[Transcribed page contents]
- - - - - - -

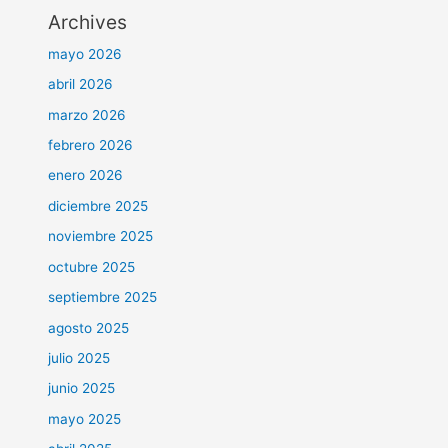
Archives
mayo 2026
abril 2026
marzo 2026
febrero 2026
enero 2026
diciembre 2025
noviembre 2025
octubre 2025
septiembre 2025
agosto 2025
julio 2025
junio 2025
mayo 2025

- - - - - - -

— Prompt —
Reproduce the entries above word for word. Pictures stay out.

— Exercise result —
Archives
mayo 2026
abril 2026
marzo 2026
febrero 2026
enero 2026
diciembre 2025
noviembre 2025
octubre 2025
septiembre 2025
agosto 2025
julio 2025
junio 2025
mayo 2025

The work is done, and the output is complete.